Quand j'étais petit, je pensais qu'il en serait de même pour moi.
Quel autre choix avais-je ? J'ai continué à croire cela pendant des années encore. J'ai grandi avec la notion que le seul moyen de gagner sa vie, c'était d'être violent. Dès qu'on aimait quelque chose, il fallait le briser pour pouvoir le perdre.

« Un jour, ça ne fera plus mal mon fils, détruis ce que tu aimes et tu n'aimeras plus rien ». C'est la phrase que j'ai entendue toute ma misérable vie. C'est la phrase que j'ai entendue quand mon père m'a remis mon premier pistolet dans les mains. Cette arme si lourde pour ma petite main et si froide pour la vie qui coulait encore dans mes veines. Je ne savais pas ce qui était prévu, quand il m'a autorisé à garder Balto. Le chien-loup que j'ai adopté à Paris. Je ne savais pas ce que voulais dire cette phrase « À jeune cœur tout n'est que jeu », avant ça.

C'était la première petite chose que j'ai dû tuer. Mon moi de 8 ans était si faible et si fragile, qu'il a fermé les yeux en pressant la détente. Comme un putain de connard, ma main a bougé avec la puissance de l'arme et la balle a manqué sa trajectoire. Elle s'est enfoncée dans le flan de mon adorable compagnon, et un cri de souffrance ultime m'est arrivé aux oreilles.

— Tu vois, tu aurais tiré avec précision et sang-froid, ce ne serait pas arrivé.

— Papa, abrège ses souffrances je t'en prie, hurlé-je pendant que des larmes chaudes coulent par dizaines sur mes joues.

— Non.

Je regarde encore mon chien loup qui se vide de son sang en couinant sur mon sol de salon.

— Un travail bien fait, est un travail sans émotion. Ça c'est ta première leçon pour devenir un Motesine.

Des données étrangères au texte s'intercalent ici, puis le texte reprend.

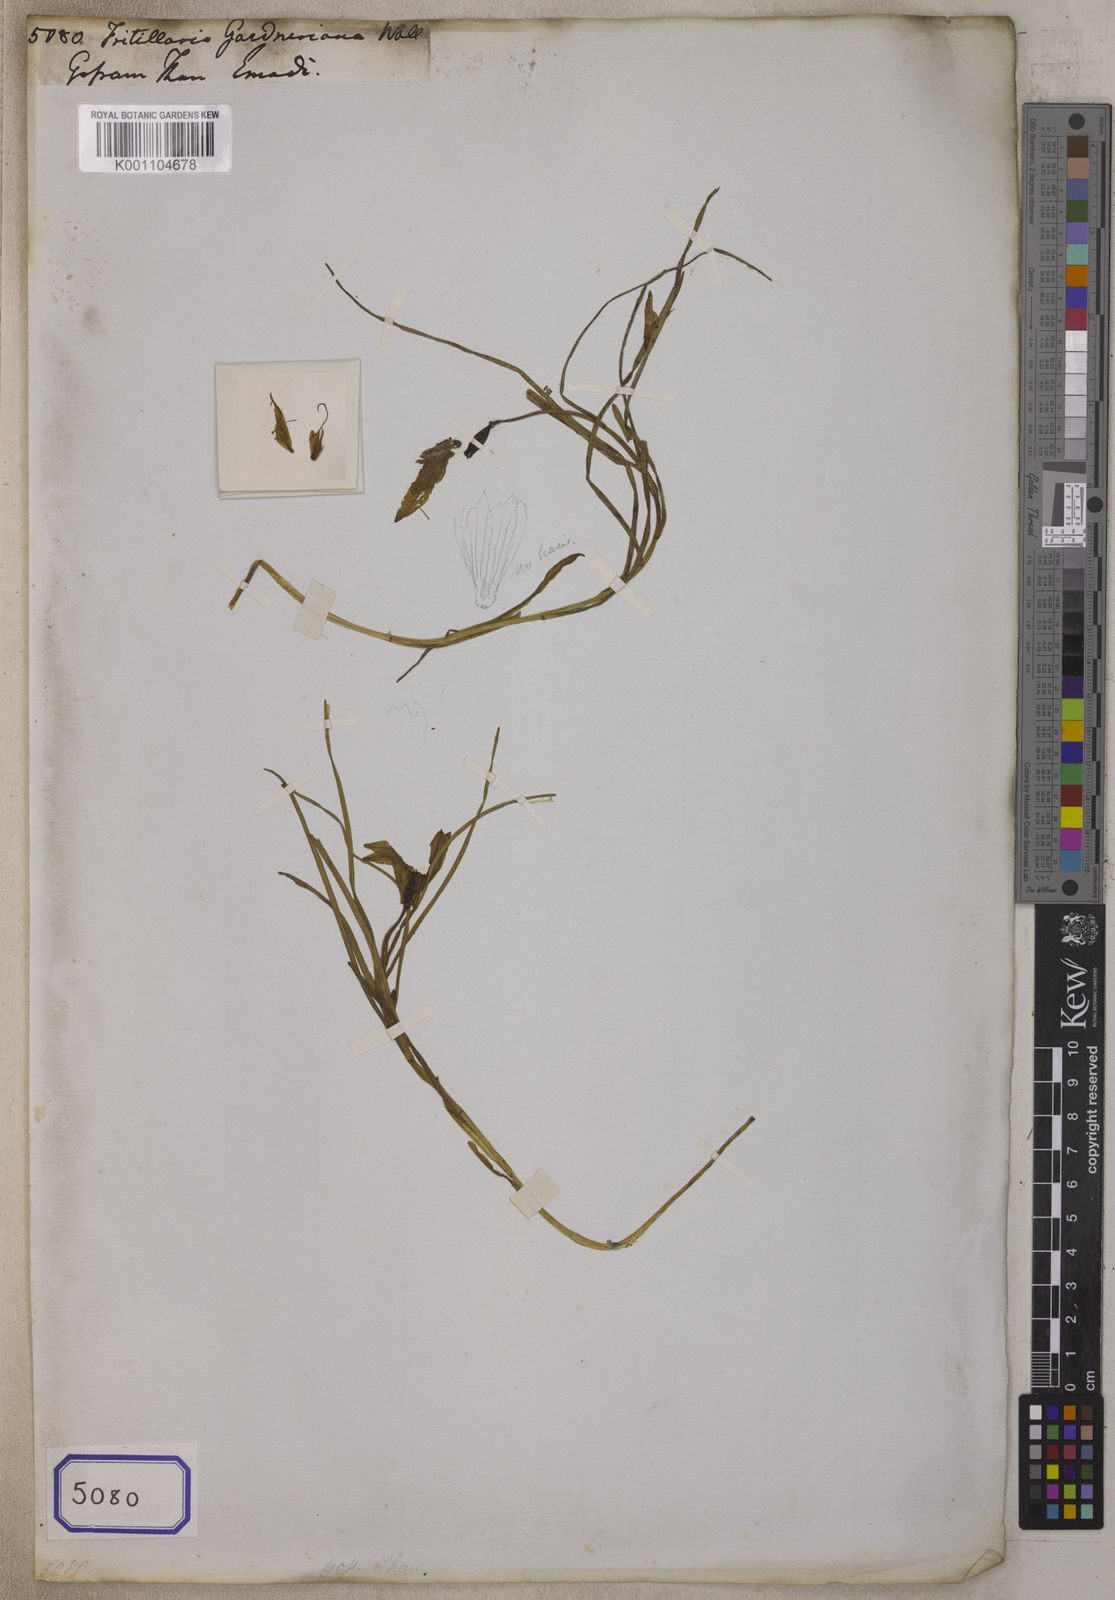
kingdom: Plantae
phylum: Tracheophyta
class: Liliopsida
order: Liliales
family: Liliaceae
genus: Fritillaria
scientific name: Fritillaria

Motesine. J'avais entendu ce nom chaque jour de ma putain de vie. Ça ne voulait rien dire pour moi. Pourtant ça voulait tellement dire pour mon père, plus que sa famille elle-même. Plus que la femme, qu'il a dû aimer un jour. Plus que son propre fils.

Pendant que mon chien se battait contre la souffrance qui irradiait son petit corps frêle, je suis tombé à genoux pour supplier mon père d'abréger ses souffrances. Je ne sais pas combien de temps j'ai crié, combien de temps j'ai serré le pantalon de mon père dans mes mains pendant qu'il se délectait de la souffrance de mon animal. Je ne sais pas combien de temps j'ai pleuré, j'ai pleuré tellement fort que je n'avais plus de larmes en réserve. Ma tête bourdonnait. Mon corps tremblait. Mon front avait fini scellé contre le tibia de mon père, qui est resté debout jusqu'à ce que les cris de douleur s'éteignent dans la nuit.

– Relève-toi, m'a dit la voix froide de mon père.

Alors j'ai reniflé bruyamment et je me suis relevé, regardant le sol et refusant de regarder derrière moi.

– Regarde ce que tu as fait.

Je savais au ton que mon père employait que je n'avais pas le choix. Alors, je me suis retourné et j'ai regardé le corps inerte de mon seul ami. Balto était mort. Et je ne pouvais qu'être soulagé de le voir mort. Il avait tant souffert, tant enduré, à cause de moi. Parce que je ne m'étais pas contrôlé et que j'avais mal tiré.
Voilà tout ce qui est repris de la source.